---- EXTRACTED ENTRIES
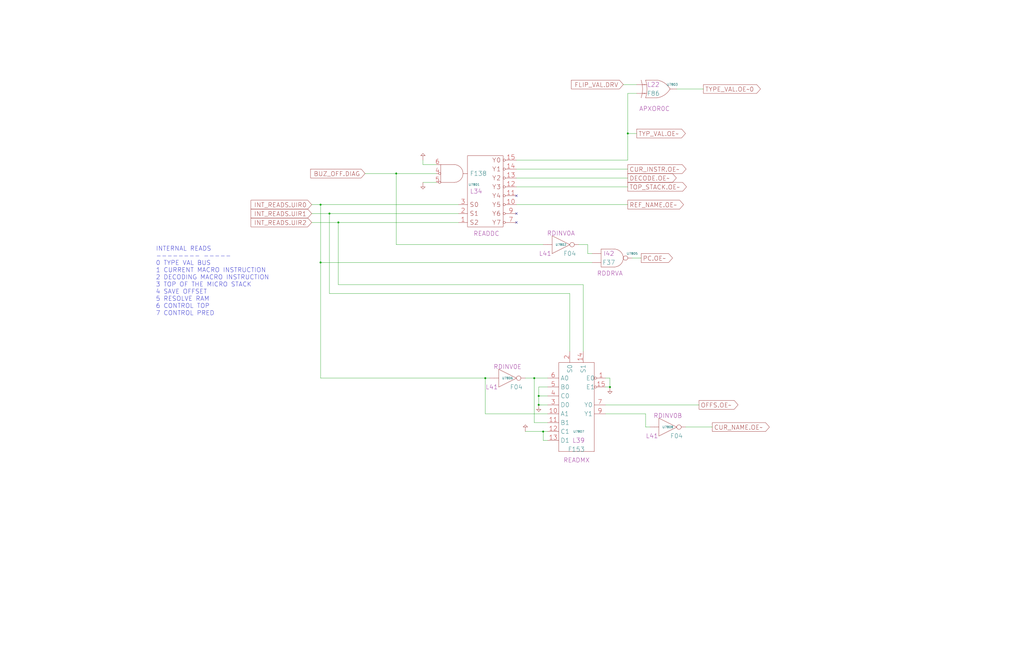
<source format=kicad_sch>
(kicad_sch
  (version 20220126)
  (generator eeschema)
  (uuid 20011966-47af-2163-0df3-3d84c5f3c1ad)
  (paper "User" 584.2 378.46)
  (title_block (title "INTERNAL READ DECODING") (date "22-MAY-90") (rev "1.0") (comment 1 "SEQUENCER") (comment 2 "232-003064") (comment 3 "S400") (comment 4 "RELEASED") )
  
  (wire (pts (xy 177.8 116.84) (xy 182.88 116.84) ) )
  (wire (pts (xy 177.8 121.92) (xy 187.96 121.92) ) )
  (wire (pts (xy 177.8 127) (xy 193.04 127) ) )
  (wire (pts (xy 182.88 116.84) (xy 182.88 149.86) ) )
  (wire (pts (xy 182.88 116.84) (xy 261.62 116.84) ) )
  (wire (pts (xy 182.88 149.86) (xy 182.88 215.9) ) )
  (wire (pts (xy 182.88 149.86) (xy 337.82 149.86) ) )
  (wire (pts (xy 182.88 215.9) (xy 276.86 215.9) ) )
  (wire (pts (xy 187.96 121.92) (xy 187.96 167.64) ) )
  (wire (pts (xy 187.96 121.92) (xy 261.62 121.92) ) )
  (wire (pts (xy 187.96 167.64) (xy 325.12 167.64) ) )
  (wire (pts (xy 193.04 127) (xy 193.04 162.56) ) )
  (wire (pts (xy 193.04 127) (xy 261.62 127) ) )
  (wire (pts (xy 193.04 162.56) (xy 332.74 162.56) ) )
  (wire (pts (xy 208.28 99.06) (xy 226.06 99.06) ) )
  (wire (pts (xy 226.06 139.7) (xy 309.88 139.7) ) )
  (wire (pts (xy 226.06 99.06) (xy 226.06 139.7) ) )
  (wire (pts (xy 226.06 99.06) (xy 248.92 99.06) ) )
  (wire (pts (xy 241.3 104.14) (xy 248.92 104.14) ) )
  (wire (pts (xy 241.3 91.44) (xy 241.3 93.98) ) )
  (wire (pts (xy 241.3 93.98) (xy 248.92 93.98) ) )
  (wire (pts (xy 276.86 215.9) (xy 276.86 236.22) ) )
  (wire (pts (xy 276.86 215.9) (xy 279.4 215.9) ) )
  (wire (pts (xy 276.86 236.22) (xy 312.42 236.22) ) )
  (wire (pts (xy 294.64 101.6) (xy 358.14 101.6) ) )
  (wire (pts (xy 294.64 106.68) (xy 358.14 106.68) ) )
  (wire (pts (xy 294.64 116.84) (xy 358.14 116.84) ) )
  (wire (pts (xy 294.64 91.44) (xy 358.14 91.44) ) )
  (wire (pts (xy 294.64 96.52) (xy 358.14 96.52) ) )
  (wire (pts (xy 299.72 215.9) (xy 304.8 215.9) ) )
  (wire (pts (xy 299.72 246.38) (xy 309.88 246.38) ) )
  (wire (pts (xy 304.8 215.9) (xy 312.42 215.9) ) )
  (wire (pts (xy 304.8 241.3) (xy 304.8 215.9) ) )
  (wire (pts (xy 307.34 220.98) (xy 307.34 226.06) ) )
  (wire (pts (xy 307.34 226.06) (xy 307.34 231.14) ) )
  (wire (pts (xy 307.34 226.06) (xy 312.42 226.06) ) )
  (wire (pts (xy 307.34 231.14) (xy 312.42 231.14) ) )
  (wire (pts (xy 309.88 246.38) (xy 312.42 246.38) ) )
  (wire (pts (xy 309.88 251.46) (xy 309.88 246.38) ) )
  (wire (pts (xy 312.42 220.98) (xy 307.34 220.98) ) )
  (wire (pts (xy 312.42 241.3) (xy 304.8 241.3) ) )
  (wire (pts (xy 312.42 251.46) (xy 309.88 251.46) ) )
  (wire (pts (xy 325.12 167.64) (xy 325.12 200.66) ) )
  (wire (pts (xy 330.2 139.7) (xy 335.28 139.7) ) )
  (wire (pts (xy 332.74 162.56) (xy 332.74 200.66) ) )
  (wire (pts (xy 335.28 139.7) (xy 335.28 144.78) ) )
  (wire (pts (xy 335.28 144.78) (xy 337.82 144.78) ) )
  (wire (pts (xy 345.44 215.9) (xy 347.98 215.9) ) )
  (wire (pts (xy 345.44 220.98) (xy 347.98 220.98) ) )
  (wire (pts (xy 345.44 231.14) (xy 398.78 231.14) ) )
  (wire (pts (xy 345.44 236.22) (xy 368.3 236.22) ) )
  (wire (pts (xy 347.98 215.9) (xy 347.98 220.98) ) )
  (wire (pts (xy 355.6 48.26) (xy 363.22 48.26) ) )
  (wire (pts (xy 358.14 53.34) (xy 358.14 76.2) ) )
  (wire (pts (xy 358.14 53.34) (xy 363.22 53.34) ) )
  (wire (pts (xy 358.14 76.2) (xy 363.22 76.2) ) )
  (wire (pts (xy 358.14 91.44) (xy 358.14 76.2) ) )
  (wire (pts (xy 360.68 147.32) (xy 365.76 147.32) ) )
  (wire (pts (xy 368.3 236.22) (xy 368.3 243.84) ) )
  (wire (pts (xy 368.3 243.84) (xy 370.84 243.84) ) )
  (wire (pts (xy 386.08 50.8) (xy 401.32 50.8) ) )
  (wire (pts (xy 391.16 243.84) (xy 406.4 243.84) ) )
  (text "INTERNAL READS\n-------- -----\n0 TYPE VAL BUS\n1 CURRENT MACRO INSTRUCTION\n2 DECODING MACRO INSTRUCTION\n3 TOP OF THE MICRO STACK\n4 SAVE OFFSET\n5 RESOLVE RAM\n6 CONTROL TOP\n7 CONTROL PRED\n" (at 88.9 180.34 0) (effects (font (size 2.54 2.54) ) (justify left bottom) ) )
  (global_label "INT_READS.UIR0" (shape input) (at 177.8 116.84 180) (fields_autoplaced) (effects (font (size 2.54 2.54) ) (justify right) ) (property "Intersheet References" "${INTERSHEET_REFS}" (id 0) (at 143.2197 116.6813 0) (effects (font (size 1.905 1.905) ) (justify right) ) ) )
  (global_label "INT_READS.UIR1" (shape input) (at 177.8 121.92 180) (fields_autoplaced) (effects (font (size 2.54 2.54) ) (justify right) ) (property "Intersheet References" "${INTERSHEET_REFS}" (id 0) (at 143.2197 121.7613 0) (effects (font (size 1.905 1.905) ) (justify right) ) ) )
  (global_label "INT_READS.UIR2" (shape input) (at 177.8 127 180) (fields_autoplaced) (effects (font (size 2.54 2.54) ) (justify right) ) (property "Intersheet References" "${INTERSHEET_REFS}" (id 0) (at 143.2197 126.8413 0) (effects (font (size 1.905 1.905) ) (justify right) ) ) )
  (junction (at 182.88 116.84) (diameter 0) (color 0 0 0 0) )
  (junction (at 182.88 149.86) (diameter 0) (color 0 0 0 0) )
  (junction (at 187.96 121.92) (diameter 0) (color 0 0 0 0) )
  (junction (at 193.04 127) (diameter 0) (color 0 0 0 0) )
  (global_label "BUZ_OFF.DIAG" (shape input) (at 208.28 99.06 180) (fields_autoplaced) (effects (font (size 2.54 2.54) ) (justify right) ) (property "Intersheet References" "${INTERSHEET_REFS}" (id 0) (at 177.2073 98.9013 0) (effects (font (size 1.905 1.905) ) (justify right) ) ) )
  (junction (at 226.06 99.06) (diameter 0) (color 0 0 0 0) )
  (symbol (lib_id "r1000:PU") (at 241.3 91.44 0) (unit 1) (in_bom yes) (on_board yes) (property "Reference" "#PWR07801" (id 0) (at 241.3 91.44 0) (effects (font (size 1.27 1.27) ) hide ) ) (property "Value" "PU" (id 1) (at 241.3 91.44 0) (effects (font (size 1.27 1.27) ) hide ) ) (property "Footprint" "" (id 2) (at 241.3 91.44 0) (effects (font (size 1.27 1.27) ) hide ) ) (property "Datasheet" "" (id 3) (at 241.3 91.44 0) (effects (font (size 1.27 1.27) ) hide ) ) (pin "1") )
  (symbol (lib_id "r1000:PD") (at 241.3 104.14 0) (unit 1) (in_bom no) (on_board yes) (property "Reference" "#PWR07802" (id 0) (at 241.3 104.14 0) (effects (font (size 1.27 1.27) ) hide ) ) (property "Value" "PD" (id 1) (at 241.3 104.14 0) (effects (font (size 1.27 1.27) ) hide ) ) (property "Footprint" "" (id 2) (at 241.3 104.14 0) (effects (font (size 1.27 1.27) ) hide ) ) (property "Datasheet" "" (id 3) (at 241.3 104.14 0) (effects (font (size 1.27 1.27) ) hide ) ) (pin "1") )
  (symbol (lib_id "r1000:F138") (at 269.24 109.22 0) (unit 1) (in_bom yes) (on_board yes) (property "Reference" "U7801" (id 0) (at 270.51 105.41 0) (effects (font (size 1.27 1.27) ) ) ) (property "Value" "F138" (id 1) (at 267.97 99.06 0) (effects (font (size 2.54 2.54) ) (justify left) ) ) (property "Footprint" "" (id 2) (at 270.51 110.49 0) (effects (font (size 1.27 1.27) ) hide ) ) (property "Datasheet" "" (id 3) (at 270.51 110.49 0) (effects (font (size 1.27 1.27) ) hide ) ) (property "Location" "L34" (id 4) (at 267.97 109.22 0) (effects (font (size 2.54 2.54) ) (justify left) ) ) (property "Name" "READDC" (id 5) (at 277.495 133.35 0) (effects (font (size 2.54 2.54) ) ) ) (pin "1") (pin "10") (pin "11") (pin "12") (pin "13") (pin "14") (pin "15") (pin "2") (pin "3") (pin "4") (pin "5") (pin "6") (pin "7") (pin "9") )
  (junction (at 276.86 215.9) (diameter 0) (color 0 0 0 0) )
  (symbol (lib_id "r1000:F04") (at 289.56 215.9 0) (unit 1) (in_bom yes) (on_board yes) (property "Reference" "U7806" (id 0) (at 289.56 215.9 0) (effects (font (size 1.27 1.27) ) ) ) (property "Value" "F04" (id 1) (at 290.83 220.98 0) (effects (font (size 2.54 2.54) ) (justify left) ) ) (property "Footprint" "" (id 2) (at 289.56 215.9 0) (effects (font (size 1.27 1.27) ) hide ) ) (property "Datasheet" "" (id 3) (at 289.56 215.9 0) (effects (font (size 1.27 1.27) ) hide ) ) (property "Location" "L41" (id 4) (at 276.86 220.98 0) (effects (font (size 2.54 2.54) ) (justify left) ) ) (property "Name" "RDINV0E" (id 5) (at 289.56 210.82 0) (effects (font (size 2.54 2.54) ) (justify bottom) ) ) (pin "1") (pin "2") )
  (no_connect (at 294.64 111.76) )
  (no_connect (at 294.64 121.92) )
  (no_connect (at 294.64 127) )
  (symbol (lib_id "r1000:PU") (at 299.72 246.38 0) (unit 1) (in_bom yes) (on_board yes) (property "Reference" "#PWR07803" (id 0) (at 299.72 246.38 0) (effects (font (size 1.27 1.27) ) hide ) ) (property "Value" "PU" (id 1) (at 299.72 246.38 0) (effects (font (size 1.27 1.27) ) hide ) ) (property "Footprint" "" (id 2) (at 299.72 246.38 0) (effects (font (size 1.27 1.27) ) hide ) ) (property "Datasheet" "" (id 3) (at 299.72 246.38 0) (effects (font (size 1.27 1.27) ) hide ) ) (pin "1") )
  (junction (at 304.8 215.9) (diameter 0) (color 0 0 0 0) )
  (junction (at 307.34 226.06) (diameter 0) (color 0 0 0 0) )
  (junction (at 307.34 231.14) (diameter 0) (color 0 0 0 0) )
  (symbol (lib_id "r1000:PD") (at 307.34 231.14 0) (unit 1) (in_bom no) (on_board yes) (property "Reference" "#PWR07804" (id 0) (at 307.34 231.14 0) (effects (font (size 1.27 1.27) ) hide ) ) (property "Value" "PD" (id 1) (at 307.34 231.14 0) (effects (font (size 1.27 1.27) ) hide ) ) (property "Footprint" "" (id 2) (at 307.34 231.14 0) (effects (font (size 1.27 1.27) ) hide ) ) (property "Datasheet" "" (id 3) (at 307.34 231.14 0) (effects (font (size 1.27 1.27) ) hide ) ) (pin "1") )
  (junction (at 309.88 246.38) (diameter 0) (color 0 0 0 0) )
  (symbol (lib_id "r1000:F04") (at 320.04 139.7 0) (unit 1) (in_bom yes) (on_board yes) (property "Reference" "U7802" (id 0) (at 320.04 139.7 0) (effects (font (size 1.27 1.27) ) ) ) (property "Value" "F04" (id 1) (at 321.31 144.78 0) (effects (font (size 2.54 2.54) ) (justify left) ) ) (property "Footprint" "" (id 2) (at 320.04 139.7 0) (effects (font (size 1.27 1.27) ) hide ) ) (property "Datasheet" "" (id 3) (at 320.04 139.7 0) (effects (font (size 1.27 1.27) ) hide ) ) (property "Location" "L41" (id 4) (at 307.34 144.78 0) (effects (font (size 2.54 2.54) ) (justify left) ) ) (property "Name" "RDINV0A" (id 5) (at 320.04 134.62 0) (effects (font (size 2.54 2.54) ) (justify bottom) ) ) (pin "1") (pin "2") )
  (symbol (lib_id "r1000:F153") (at 327.66 251.46 0) (unit 1) (in_bom yes) (on_board yes) (property "Reference" "U7807" (id 0) (at 330.2 246.38 0) (effects (font (size 1.27 1.27) ) ) ) (property "Value" "F153" (id 1) (at 323.85 256.54 0) (effects (font (size 2.54 2.54) ) (justify left) ) ) (property "Footprint" "" (id 2) (at 328.93 252.73 0) (effects (font (size 1.27 1.27) ) hide ) ) (property "Datasheet" "" (id 3) (at 328.93 252.73 0) (effects (font (size 1.27 1.27) ) hide ) ) (property "Location" "L39" (id 4) (at 326.39 251.46 0) (effects (font (size 2.54 2.54) ) (justify left) ) ) (property "Name" "READMX" (id 5) (at 328.93 264.16 0) (effects (font (size 2.54 2.54) ) (justify bottom) ) ) (pin "1") (pin "10") (pin "11") (pin "12") (pin "13") (pin "14") (pin "15") (pin "2") (pin "3") (pin "4") (pin "5") (pin "6") (pin "7") (pin "9") )
  (symbol (lib_id "r1000:F37") (at 345.44 144.78 0) (unit 1) (in_bom yes) (on_board yes) (property "Reference" "U7805" (id 0) (at 360.68 144.78 0) (effects (font (size 1.27 1.27) ) ) ) (property "Value" "F37" (id 1) (at 347.345 149.86 0) (effects (font (size 2.54 2.54) ) ) ) (property "Footprint" "" (id 2) (at 345.44 132.08 0) (effects (font (size 1.27 1.27) ) hide ) ) (property "Datasheet" "" (id 3) (at 345.44 132.08 0) (effects (font (size 1.27 1.27) ) hide ) ) (property "Location" "I42" (id 4) (at 347.345 144.78 0) (effects (font (size 2.54 2.54) ) ) ) (property "Name" "RDDRVA" (id 5) (at 347.98 157.48 0) (effects (font (size 2.54 2.54) ) (justify bottom) ) ) (pin "1") (pin "2") (pin "3") )
  (junction (at 347.98 220.98) (diameter 0) (color 0 0 0 0) )
  (symbol (lib_id "r1000:PD") (at 347.98 220.98 0) (unit 1) (in_bom no) (on_board yes) (property "Reference" "#PWR07805" (id 0) (at 347.98 220.98 0) (effects (font (size 1.27 1.27) ) hide ) ) (property "Value" "PD" (id 1) (at 347.98 220.98 0) (effects (font (size 1.27 1.27) ) hide ) ) (property "Footprint" "" (id 2) (at 347.98 220.98 0) (effects (font (size 1.27 1.27) ) hide ) ) (property "Datasheet" "" (id 3) (at 347.98 220.98 0) (effects (font (size 1.27 1.27) ) hide ) ) (pin "1") )
  (global_label "FLIP_VAL.DRV" (shape input) (at 355.6 48.26 180) (fields_autoplaced) (effects (font (size 2.54 2.54) ) (justify right) ) (property "Intersheet References" "${INTERSHEET_REFS}" (id 0) (at 325.9788 48.1013 0) (effects (font (size 1.905 1.905) ) (justify right) ) ) )
  (junction (at 358.14 76.2) (diameter 0) (color 0 0 0 0) )
  (global_label "CUR_INSTR.OE~" (shape output) (at 358.14 96.52 0) (fields_autoplaced) (effects (font (size 2.54 2.54) ) (justify left) ) (property "Intersheet References" "${INTERSHEET_REFS}" (id 0) (at 391.3898 96.3613 0) (effects (font (size 1.905 1.905) ) (justify left) ) ) )
  (global_label "DECODE.OE~" (shape output) (at 358.14 101.6 0) (fields_autoplaced) (effects (font (size 2.54 2.54) ) (justify left) ) (property "Intersheet References" "${INTERSHEET_REFS}" (id 0) (at 385.826 101.4413 0) (effects (font (size 1.905 1.905) ) (justify left) ) ) )
  (global_label "TOP_STACK.OE~" (shape output) (at 358.14 106.68 0) (fields_autoplaced) (effects (font (size 2.54 2.54) ) (justify left) ) (property "Intersheet References" "${INTERSHEET_REFS}" (id 0) (at 391.6317 106.5213 0) (effects (font (size 1.905 1.905) ) (justify left) ) ) )
  (global_label "REF_NAME.OE~" (shape output) (at 358.14 116.84 0) (fields_autoplaced) (effects (font (size 2.54 2.54) ) (justify left) ) (property "Intersheet References" "${INTERSHEET_REFS}" (id 0) (at 389.9384 116.6813 0) (effects (font (size 1.905 1.905) ) (justify left) ) ) )
  (global_label "TYP_VAL.OE~" (shape output) (at 363.22 76.2 0) (fields_autoplaced) (effects (font (size 2.54 2.54) ) (justify left) ) (property "Intersheet References" "${INTERSHEET_REFS}" (id 0) (at 391.027 76.0413 0) (effects (font (size 1.905 1.905) ) (justify left) ) ) )
  (global_label "PC.OE~" (shape output) (at 365.76 147.32 0) (fields_autoplaced) (effects (font (size 2.54 2.54) ) (justify left) ) (property "Intersheet References" "${INTERSHEET_REFS}" (id 0) (at 383.6489 147.1613 0) (effects (font (size 1.905 1.905) ) (justify left) ) ) )
  (symbol (lib_id "r1000:F86") (at 370.84 50.8 0) (unit 1) (in_bom yes) (on_board yes) (property "Reference" "U7803" (id 0) (at 383.54 48.26 0) (effects (font (size 1.27 1.27) ) ) ) (property "Value" "F86" (id 1) (at 372.745 53.34 0) (effects (font (size 2.54 2.54) ) ) ) (property "Footprint" "" (id 2) (at 370.84 50.8 0) (effects (font (size 1.27 1.27) ) hide ) ) (property "Datasheet" "" (id 3) (at 370.84 50.8 0) (effects (font (size 1.27 1.27) ) hide ) ) (property "Location" "L22" (id 4) (at 372.745 48.26 0) (effects (font (size 2.54 2.54) ) ) ) (property "Name" "APXOR0C" (id 5) (at 373.38 63.5 0) (effects (font (size 2.54 2.54) ) (justify bottom) ) ) (pin "1") (pin "2") (pin "3") )
  (symbol (lib_id "r1000:F04") (at 381 243.84 0) (unit 1) (in_bom yes) (on_board yes) (property "Reference" "U7808" (id 0) (at 381 243.84 0) (effects (font (size 1.27 1.27) ) ) ) (property "Value" "F04" (id 1) (at 382.27 248.92 0) (effects (font (size 2.54 2.54) ) (justify left) ) ) (property "Footprint" "" (id 2) (at 381 243.84 0) (effects (font (size 1.27 1.27) ) hide ) ) (property "Datasheet" "" (id 3) (at 381 243.84 0) (effects (font (size 1.27 1.27) ) hide ) ) (property "Location" "L41" (id 4) (at 368.3 248.92 0) (effects (font (size 2.54 2.54) ) (justify left) ) ) (property "Name" "RDINV0B" (id 5) (at 381 238.76 0) (effects (font (size 2.54 2.54) ) (justify bottom) ) ) (pin "1") (pin "2") )
  (global_label "OFFS.OE~" (shape output) (at 398.78 231.14 0) (fields_autoplaced) (effects (font (size 2.54 2.54) ) (justify left) ) (property "Intersheet References" "${INTERSHEET_REFS}" (id 0) (at 421.0231 230.9813 0) (effects (font (size 1.905 1.905) ) (justify left) ) ) )
  (global_label "TYPE_VAL.OE~0" (shape output) (at 401.32 50.8 0) (fields_autoplaced) (effects (font (size 2.54 2.54) ) (justify left) ) (property "Intersheet References" "${INTERSHEET_REFS}" (id 0) (at 433.8441 50.6413 0) (effects (font (size 1.905 1.905) ) (justify left) ) ) )
  (global_label "CUR_NAME.OE~" (shape output) (at 406.4 243.84 0) (fields_autoplaced) (effects (font (size 2.54 2.54) ) (justify left) ) (property "Intersheet References" "${INTERSHEET_REFS}" (id 0) (at 438.9241 243.6813 0) (effects (font (size 1.905 1.905) ) (justify left) ) ) )
)

</source>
--------
- _EXERCISE PROMPT_: Find the line with "(wire (pts (xy 177.8 121.92)" in the entries above. Retype it and each line after it, exactly, through the line with "(wire (pts (xy 182.88 149.86) (xy 182.88", and stop there.

- _EXERCISE RESULT_:
  (wire (pts (xy 177.8 121.92) (xy 187.96 121.92) ) )
  (wire (pts (xy 177.8 127) (xy 193.04 127) ) )
  (wire (pts (xy 182.88 116.84) (xy 182.88 149.86) ) )
  (wire (pts (xy 182.88 116.84) (xy 261.62 116.84) ) )
  (wire (pts (xy 182.88 149.86) (xy 182.88 215.9) ) )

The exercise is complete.